Savvy is owned by Saudi Arabia’s sovereign wealth fund, and its CEO, Brian Ward, said that the company is exploring partnerships with international companies for both commercial and strategic purposes, and that China is a particularly attractive target. He said that, along with being one of the biggest global markets and home to a massive talent pool, it also has some genres of games that are unheard of in any other part of the world.
Ward also confirmed that Savvy is exploring new partnerships and also seeks to make new investments in local markets, suggesting that no new deals would be announced anytime soon, and refrained from providing any further details. Savvy’s international ambitions align with Saudi Vision 2030 to make the Kingdom into a global hub for gaming and esports.
Launched in 2016, Saudi Vision 2030 is part of the Kingdom’s initiative to diversify the economy and reduce its dependence on oil. As part of Vision 2030, policymakers and Riyadh officials aim to create 39,000 local video gaming jobs and contribute $13.3 billion to the national GDP.
Savvy was established by Saudi Arabia’s Public Investment Fund (PIF) in 2021 and has made investments in many globally renowned game studios, like the US-based Activision Blizzard and Scopely and Japan’s Nintendo and Capcom. The company also announced recently that it was acquiring US video gaming giant Electronic Arts, which develops games like The Sims, in a $55 billion deal involving a group of investors, including the PIF. This marks the second-largest deal in the video game industry.
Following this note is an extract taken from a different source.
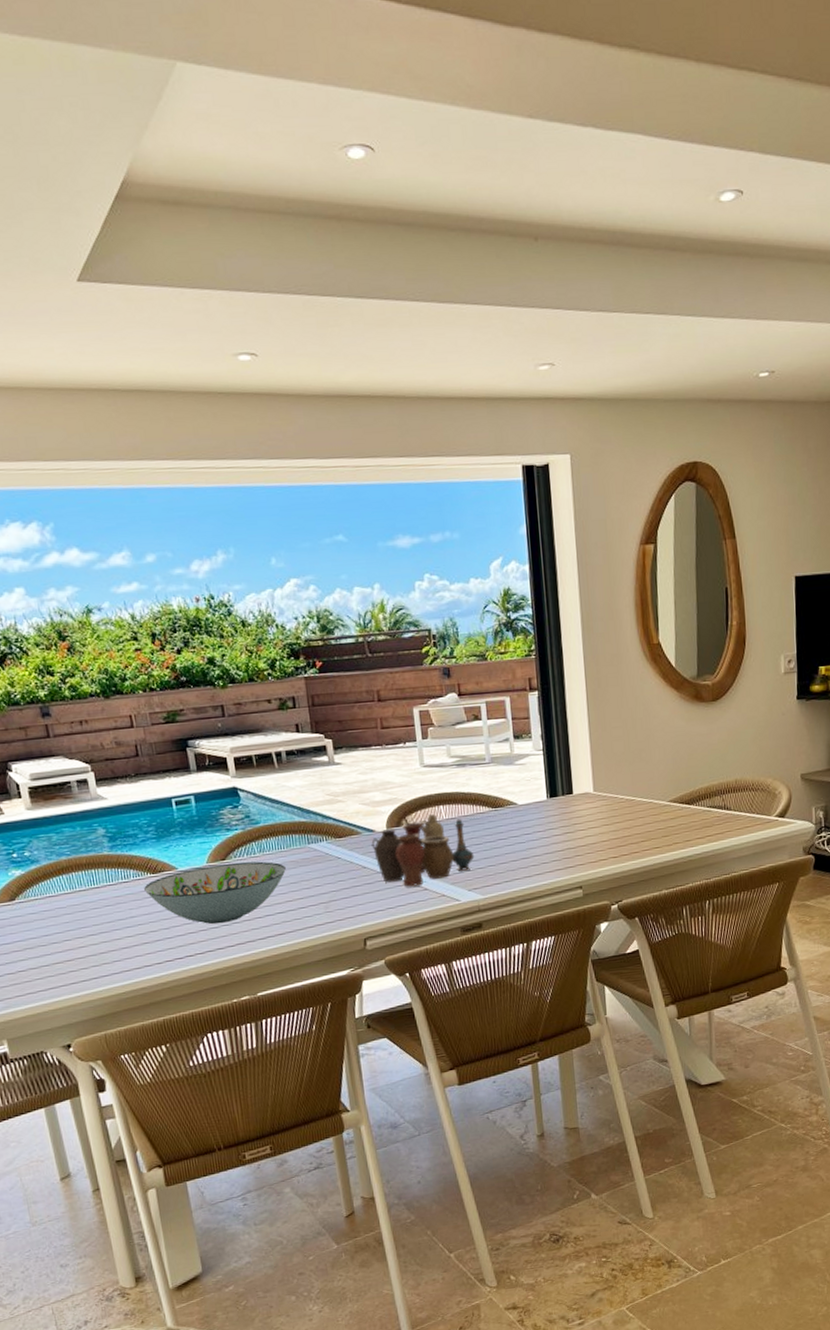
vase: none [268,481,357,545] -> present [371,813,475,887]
According to a Financial Times report, industry experts are closely monitoring Savvy’s M&A expansion plans, especially after Ward announced in September that the company was looking for its next ‘multi-million dollar deal’ in China or other Asian markets. The company’s last venture in the Chinese gaming industry was in 2023, when, in hopes of breaking into the Asian market, it acquired a 30% stake in Tencent-backed Hero Esports for $265 million.
Ward explained that Savvy sees great potential outside ‘mature Western markets’, particularly in emerging Asian markets. He also said that there are a lot more opportunities in hardcore game genres, as opposed to casual ones, adding that the company was interested in personal-computer and console games.
A gaming enthusiast himself, Prince Faisal said that Black Myth: Wukong was one of the best games he has ever played, and that it has partly inspired Savvy to develop self-produced AAA titles. Produced by Chinese startup Game Science, Black Myth has received much popularity and critical acclaim as it is an action role-playing game. The Prince also said that many young Saudi men and women are interested in developing games, and that is the catalyst the industry needs to one day create something like Black Myth.
This year marks the 35th anniversary of diplomatic ties between China and Saudi Arabia, and bringing forth collaborations in often overlooked fields like the gaming sector is certainly a positive step towards improving bilateral ties, and also contributes to Vision 2030.